* _DATA LINES_

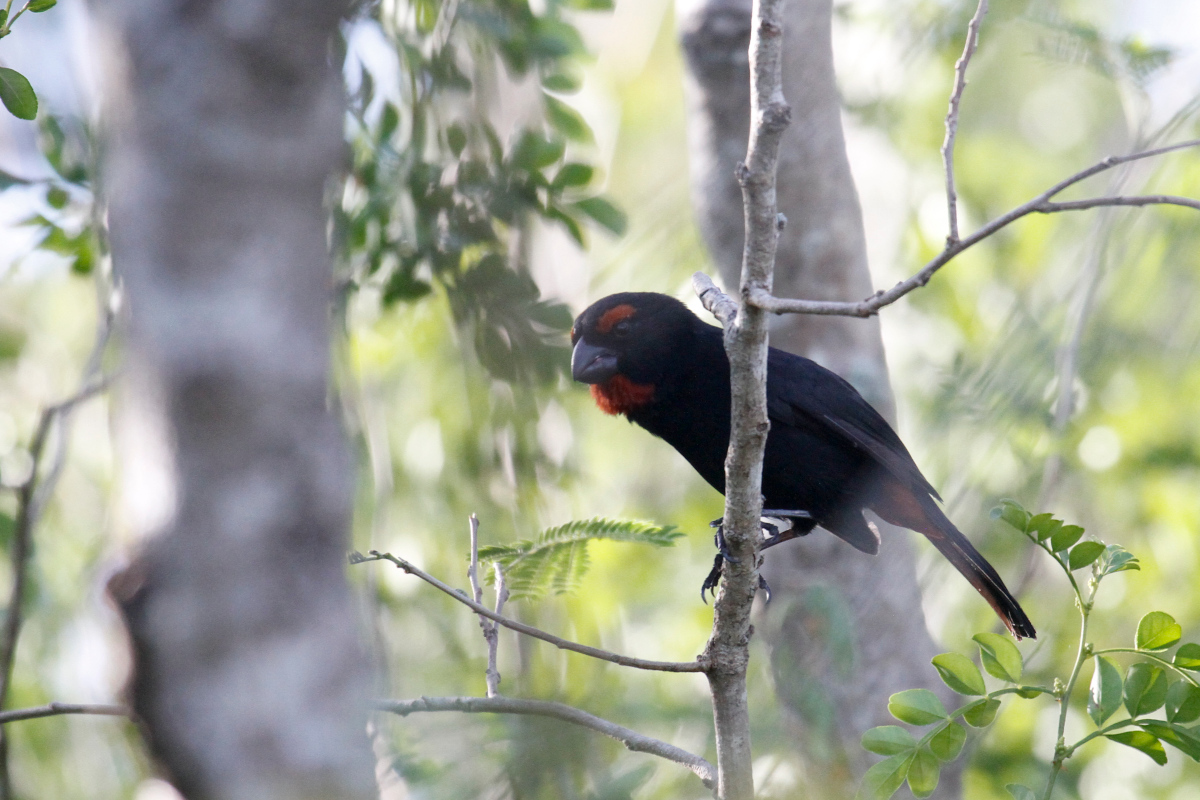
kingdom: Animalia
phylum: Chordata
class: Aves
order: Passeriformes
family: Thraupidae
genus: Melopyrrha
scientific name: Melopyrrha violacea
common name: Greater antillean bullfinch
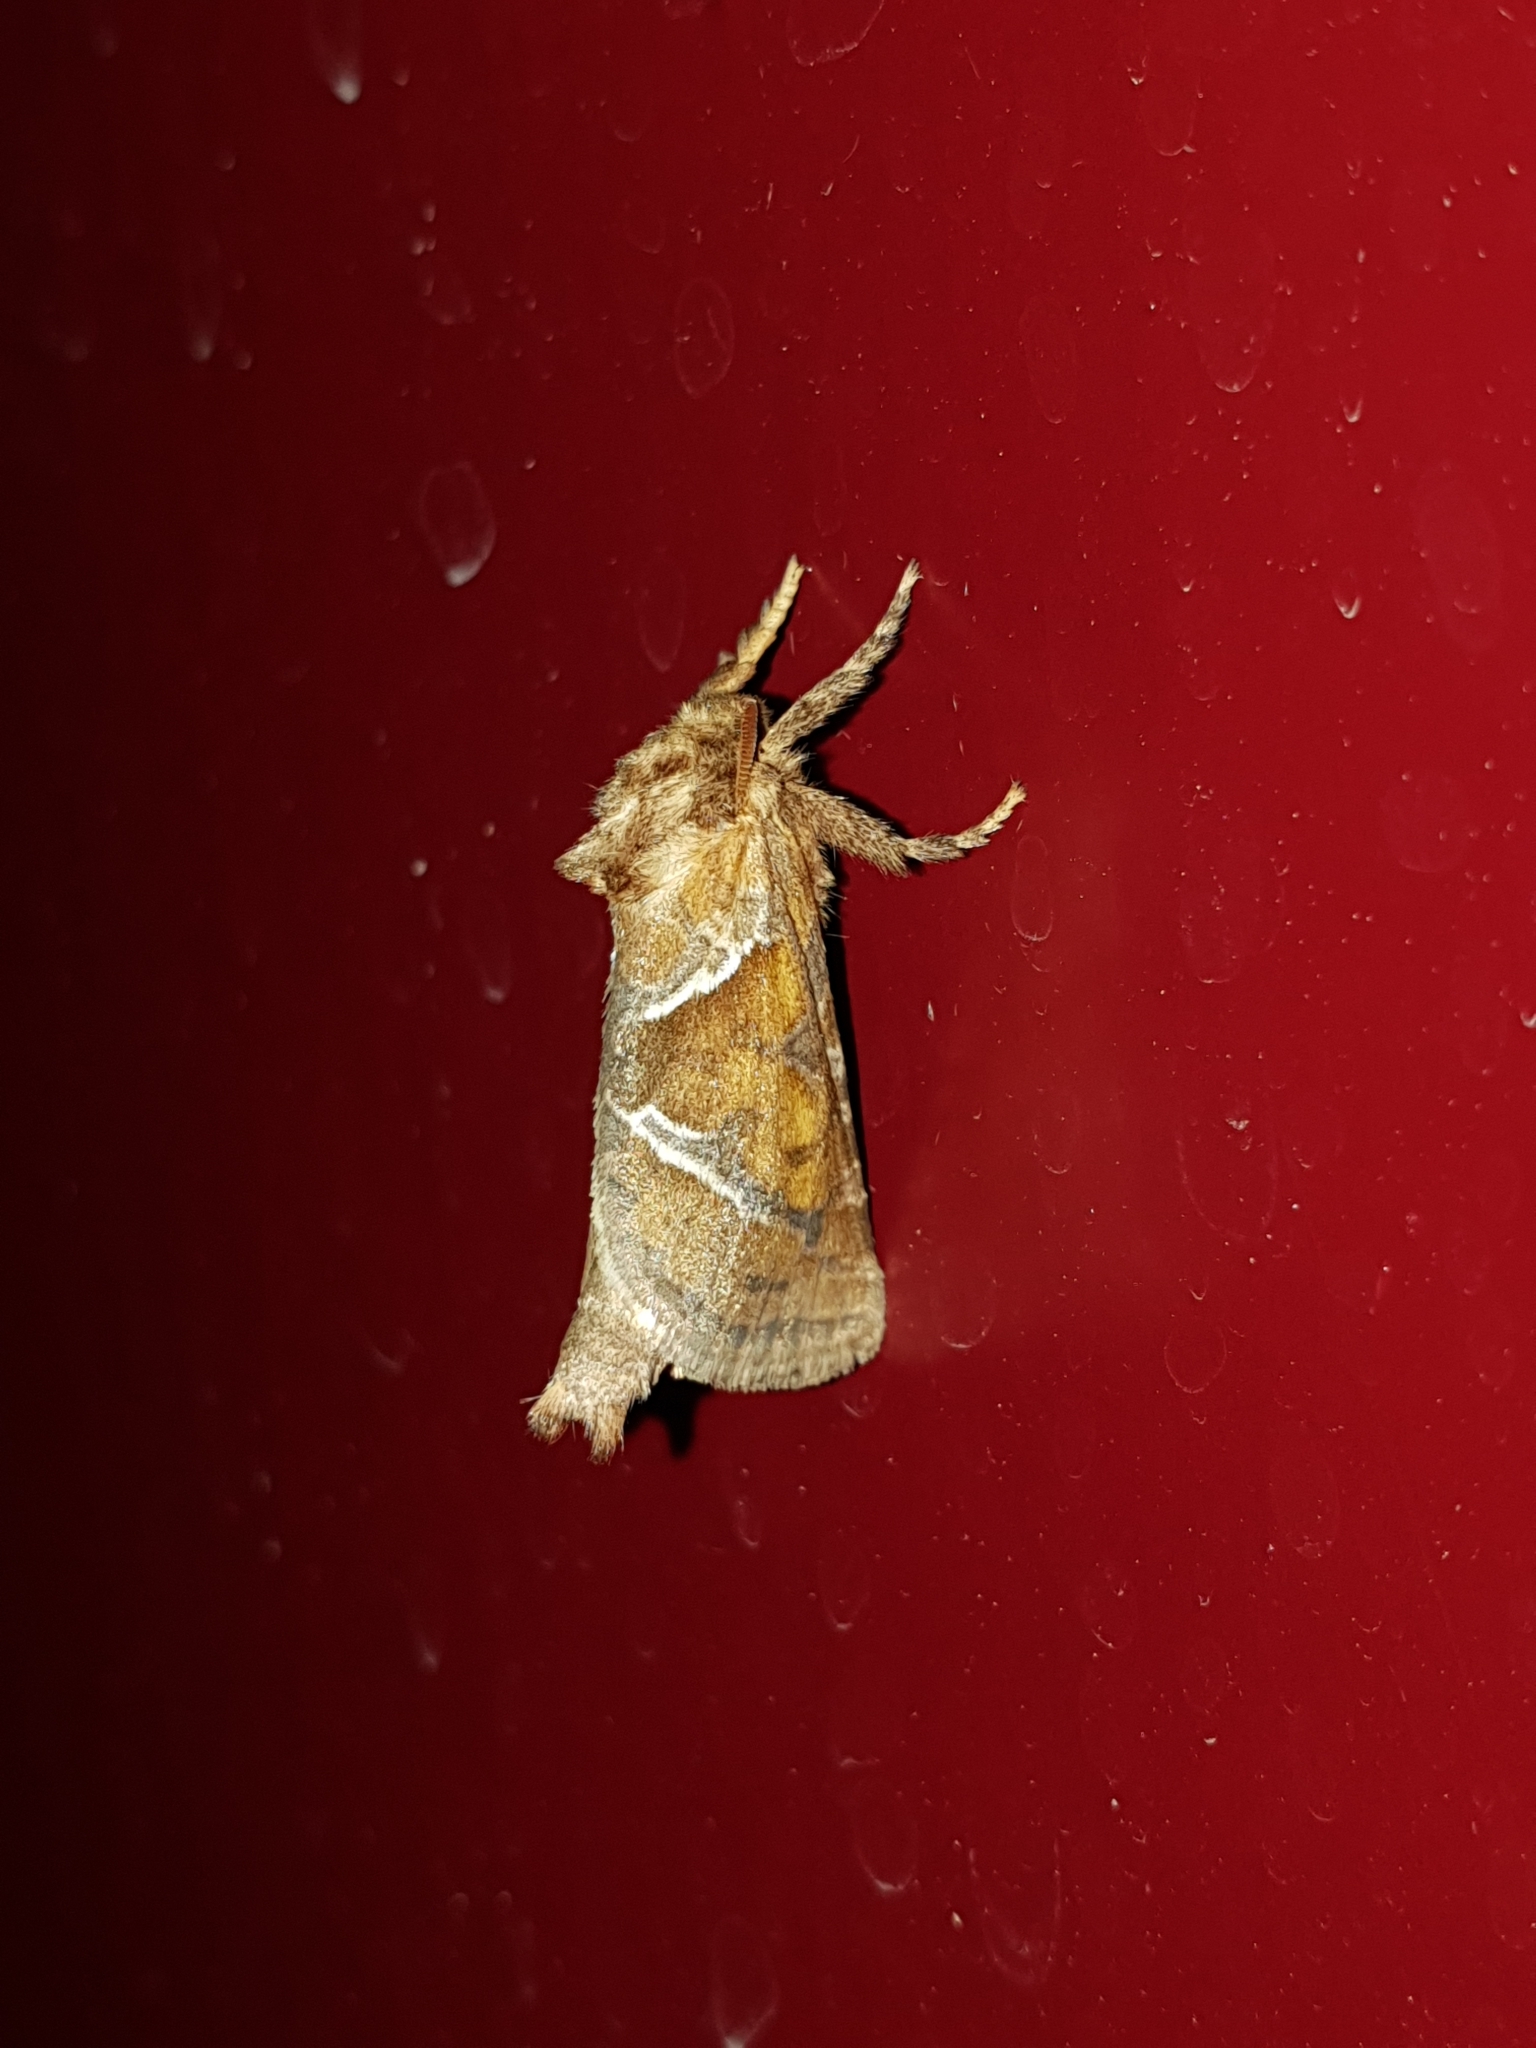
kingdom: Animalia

* _PROBLEM_
Copy every naming line in the data above word for word, leaving out the pictures.

* _EXERCISE SOLUTION_
kingdom: Animalia
phylum: Chordata
class: Aves
order: Passeriformes
family: Thraupidae
genus: Melopyrrha
scientific name: Melopyrrha violacea
common name: Greater antillean bullfinch
kingdom: Animalia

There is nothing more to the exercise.